Information provided.

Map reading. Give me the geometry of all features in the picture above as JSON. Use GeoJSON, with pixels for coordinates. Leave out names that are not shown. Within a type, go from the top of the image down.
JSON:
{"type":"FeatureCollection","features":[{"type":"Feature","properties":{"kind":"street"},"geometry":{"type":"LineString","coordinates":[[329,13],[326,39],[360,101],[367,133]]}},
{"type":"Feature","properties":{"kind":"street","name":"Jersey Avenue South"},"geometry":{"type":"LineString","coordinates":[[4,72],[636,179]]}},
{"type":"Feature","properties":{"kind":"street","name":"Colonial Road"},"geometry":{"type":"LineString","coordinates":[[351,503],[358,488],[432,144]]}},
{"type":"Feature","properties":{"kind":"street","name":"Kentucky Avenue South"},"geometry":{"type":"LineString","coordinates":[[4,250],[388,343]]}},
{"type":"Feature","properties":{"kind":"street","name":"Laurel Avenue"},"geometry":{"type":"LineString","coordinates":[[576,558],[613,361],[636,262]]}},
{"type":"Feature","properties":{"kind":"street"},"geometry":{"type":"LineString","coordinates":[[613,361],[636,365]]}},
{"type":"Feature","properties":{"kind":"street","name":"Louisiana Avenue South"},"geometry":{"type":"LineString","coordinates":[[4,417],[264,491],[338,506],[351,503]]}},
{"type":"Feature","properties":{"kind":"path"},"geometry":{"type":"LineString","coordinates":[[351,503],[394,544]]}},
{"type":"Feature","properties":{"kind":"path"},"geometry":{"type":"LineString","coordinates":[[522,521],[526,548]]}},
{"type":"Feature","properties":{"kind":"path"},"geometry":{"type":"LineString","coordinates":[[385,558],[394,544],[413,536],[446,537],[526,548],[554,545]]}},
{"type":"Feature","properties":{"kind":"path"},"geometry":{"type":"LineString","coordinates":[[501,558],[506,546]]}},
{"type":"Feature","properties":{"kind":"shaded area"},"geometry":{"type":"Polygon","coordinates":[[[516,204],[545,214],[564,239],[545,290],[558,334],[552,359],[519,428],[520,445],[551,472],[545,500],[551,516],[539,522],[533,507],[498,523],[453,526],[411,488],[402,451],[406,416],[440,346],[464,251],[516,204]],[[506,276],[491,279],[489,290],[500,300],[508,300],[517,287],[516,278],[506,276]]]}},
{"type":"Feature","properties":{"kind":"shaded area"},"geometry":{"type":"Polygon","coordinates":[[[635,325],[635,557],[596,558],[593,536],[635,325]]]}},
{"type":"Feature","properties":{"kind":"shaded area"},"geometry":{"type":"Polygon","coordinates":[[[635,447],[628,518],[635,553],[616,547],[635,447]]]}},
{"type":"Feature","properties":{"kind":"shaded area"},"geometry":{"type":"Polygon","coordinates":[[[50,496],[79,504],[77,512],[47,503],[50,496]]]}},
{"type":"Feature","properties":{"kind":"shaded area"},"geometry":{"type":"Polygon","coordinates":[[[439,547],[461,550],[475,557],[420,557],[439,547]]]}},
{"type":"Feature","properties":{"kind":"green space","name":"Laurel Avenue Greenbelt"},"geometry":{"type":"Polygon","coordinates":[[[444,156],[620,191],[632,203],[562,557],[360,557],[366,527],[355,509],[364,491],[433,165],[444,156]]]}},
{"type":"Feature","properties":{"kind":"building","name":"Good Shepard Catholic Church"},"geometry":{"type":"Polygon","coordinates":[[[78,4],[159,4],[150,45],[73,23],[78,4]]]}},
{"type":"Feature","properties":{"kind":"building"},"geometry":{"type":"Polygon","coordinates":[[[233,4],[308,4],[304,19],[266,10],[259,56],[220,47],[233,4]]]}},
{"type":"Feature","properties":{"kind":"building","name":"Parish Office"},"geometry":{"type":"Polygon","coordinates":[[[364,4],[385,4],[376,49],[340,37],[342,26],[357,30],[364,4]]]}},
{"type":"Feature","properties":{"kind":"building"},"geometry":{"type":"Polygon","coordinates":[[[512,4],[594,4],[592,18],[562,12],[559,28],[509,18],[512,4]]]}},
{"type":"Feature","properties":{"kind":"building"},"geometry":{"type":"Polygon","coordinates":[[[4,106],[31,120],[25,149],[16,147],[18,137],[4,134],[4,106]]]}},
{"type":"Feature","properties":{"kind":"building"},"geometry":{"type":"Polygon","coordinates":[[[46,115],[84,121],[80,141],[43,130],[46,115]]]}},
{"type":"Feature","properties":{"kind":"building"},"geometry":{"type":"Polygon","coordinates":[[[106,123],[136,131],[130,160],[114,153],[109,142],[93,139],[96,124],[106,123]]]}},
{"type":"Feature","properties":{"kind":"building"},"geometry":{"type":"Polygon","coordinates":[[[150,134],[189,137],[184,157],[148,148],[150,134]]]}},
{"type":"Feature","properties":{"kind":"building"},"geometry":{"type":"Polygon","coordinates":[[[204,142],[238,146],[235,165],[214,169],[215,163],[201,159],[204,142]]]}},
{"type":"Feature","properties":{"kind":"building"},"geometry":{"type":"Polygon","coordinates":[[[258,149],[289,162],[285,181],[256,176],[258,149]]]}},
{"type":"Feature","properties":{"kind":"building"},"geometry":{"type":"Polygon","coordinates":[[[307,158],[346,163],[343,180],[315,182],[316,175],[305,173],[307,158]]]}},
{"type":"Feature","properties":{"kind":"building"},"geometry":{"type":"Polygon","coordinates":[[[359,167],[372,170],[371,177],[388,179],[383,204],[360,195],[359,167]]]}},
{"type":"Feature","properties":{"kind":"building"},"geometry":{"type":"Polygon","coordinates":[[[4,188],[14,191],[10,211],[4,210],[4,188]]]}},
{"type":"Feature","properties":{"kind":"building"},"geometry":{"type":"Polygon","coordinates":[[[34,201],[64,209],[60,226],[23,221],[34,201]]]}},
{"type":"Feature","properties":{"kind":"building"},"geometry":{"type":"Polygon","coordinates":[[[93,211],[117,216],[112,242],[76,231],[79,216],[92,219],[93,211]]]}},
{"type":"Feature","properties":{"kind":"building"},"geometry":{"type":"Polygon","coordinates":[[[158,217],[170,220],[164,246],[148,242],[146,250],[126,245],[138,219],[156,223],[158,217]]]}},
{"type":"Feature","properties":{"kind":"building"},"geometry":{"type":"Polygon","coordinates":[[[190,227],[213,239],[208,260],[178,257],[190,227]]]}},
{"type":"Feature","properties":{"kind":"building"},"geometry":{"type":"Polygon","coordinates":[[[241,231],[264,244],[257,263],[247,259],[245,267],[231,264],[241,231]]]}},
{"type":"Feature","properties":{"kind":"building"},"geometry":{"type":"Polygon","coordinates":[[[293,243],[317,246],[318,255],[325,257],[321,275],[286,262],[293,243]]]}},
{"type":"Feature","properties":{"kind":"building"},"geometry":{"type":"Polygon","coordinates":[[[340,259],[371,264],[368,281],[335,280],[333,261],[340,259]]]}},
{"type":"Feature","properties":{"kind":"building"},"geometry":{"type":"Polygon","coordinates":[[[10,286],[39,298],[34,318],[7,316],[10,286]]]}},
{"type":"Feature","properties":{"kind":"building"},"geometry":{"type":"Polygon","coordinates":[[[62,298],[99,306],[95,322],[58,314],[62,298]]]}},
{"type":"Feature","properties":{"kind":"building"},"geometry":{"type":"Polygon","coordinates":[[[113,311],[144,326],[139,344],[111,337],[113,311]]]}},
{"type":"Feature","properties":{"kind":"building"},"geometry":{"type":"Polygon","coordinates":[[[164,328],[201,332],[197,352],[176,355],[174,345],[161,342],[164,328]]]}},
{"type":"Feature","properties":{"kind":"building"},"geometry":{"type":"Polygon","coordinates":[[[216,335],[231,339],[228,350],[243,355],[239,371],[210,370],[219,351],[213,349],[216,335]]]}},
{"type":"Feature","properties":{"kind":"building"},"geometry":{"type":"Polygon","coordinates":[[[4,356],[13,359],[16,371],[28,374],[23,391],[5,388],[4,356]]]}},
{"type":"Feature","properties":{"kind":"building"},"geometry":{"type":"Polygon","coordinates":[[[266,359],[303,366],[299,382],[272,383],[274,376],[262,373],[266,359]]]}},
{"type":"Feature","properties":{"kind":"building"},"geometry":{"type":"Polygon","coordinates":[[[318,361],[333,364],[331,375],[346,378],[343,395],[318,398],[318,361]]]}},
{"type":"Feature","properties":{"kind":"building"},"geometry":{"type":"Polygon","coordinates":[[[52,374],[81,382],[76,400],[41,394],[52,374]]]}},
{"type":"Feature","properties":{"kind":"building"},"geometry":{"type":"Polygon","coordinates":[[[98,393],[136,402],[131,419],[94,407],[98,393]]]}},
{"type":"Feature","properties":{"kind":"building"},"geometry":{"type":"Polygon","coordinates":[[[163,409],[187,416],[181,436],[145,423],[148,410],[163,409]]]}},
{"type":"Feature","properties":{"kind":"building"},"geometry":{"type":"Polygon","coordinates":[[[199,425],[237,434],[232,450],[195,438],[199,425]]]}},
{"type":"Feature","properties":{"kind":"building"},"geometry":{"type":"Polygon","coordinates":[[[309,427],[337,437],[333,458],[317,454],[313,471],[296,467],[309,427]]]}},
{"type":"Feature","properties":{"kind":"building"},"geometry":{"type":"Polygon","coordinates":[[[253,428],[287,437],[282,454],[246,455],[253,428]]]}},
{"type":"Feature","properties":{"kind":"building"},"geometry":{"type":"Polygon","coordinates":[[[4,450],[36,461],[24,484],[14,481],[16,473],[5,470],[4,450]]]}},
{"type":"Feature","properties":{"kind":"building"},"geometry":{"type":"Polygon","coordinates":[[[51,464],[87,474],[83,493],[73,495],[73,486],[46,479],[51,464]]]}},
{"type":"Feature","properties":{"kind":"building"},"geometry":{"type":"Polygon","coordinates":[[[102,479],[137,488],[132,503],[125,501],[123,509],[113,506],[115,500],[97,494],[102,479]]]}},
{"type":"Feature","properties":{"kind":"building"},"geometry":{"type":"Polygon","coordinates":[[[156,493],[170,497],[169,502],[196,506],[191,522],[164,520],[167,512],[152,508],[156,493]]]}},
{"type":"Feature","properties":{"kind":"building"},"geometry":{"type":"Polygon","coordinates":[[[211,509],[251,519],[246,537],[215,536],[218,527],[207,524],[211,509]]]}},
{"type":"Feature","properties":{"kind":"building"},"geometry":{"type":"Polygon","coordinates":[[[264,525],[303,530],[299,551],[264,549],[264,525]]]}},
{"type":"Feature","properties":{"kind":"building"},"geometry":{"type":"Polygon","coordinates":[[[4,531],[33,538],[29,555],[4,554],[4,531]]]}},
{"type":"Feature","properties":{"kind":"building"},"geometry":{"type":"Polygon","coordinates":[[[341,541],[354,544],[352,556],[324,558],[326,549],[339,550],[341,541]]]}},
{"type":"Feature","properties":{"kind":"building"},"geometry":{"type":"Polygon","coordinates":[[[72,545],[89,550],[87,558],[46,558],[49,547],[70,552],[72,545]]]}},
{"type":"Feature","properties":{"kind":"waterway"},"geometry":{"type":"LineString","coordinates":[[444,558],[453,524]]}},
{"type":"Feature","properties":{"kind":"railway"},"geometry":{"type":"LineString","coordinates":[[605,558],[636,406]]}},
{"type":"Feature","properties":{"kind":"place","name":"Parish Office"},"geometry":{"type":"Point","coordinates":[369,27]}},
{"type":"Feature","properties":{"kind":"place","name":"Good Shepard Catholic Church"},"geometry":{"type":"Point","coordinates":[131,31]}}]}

Exercise brief.
If a line of the listing contains the word "South", count it; then give the total and nothing else.

Problem solution.
3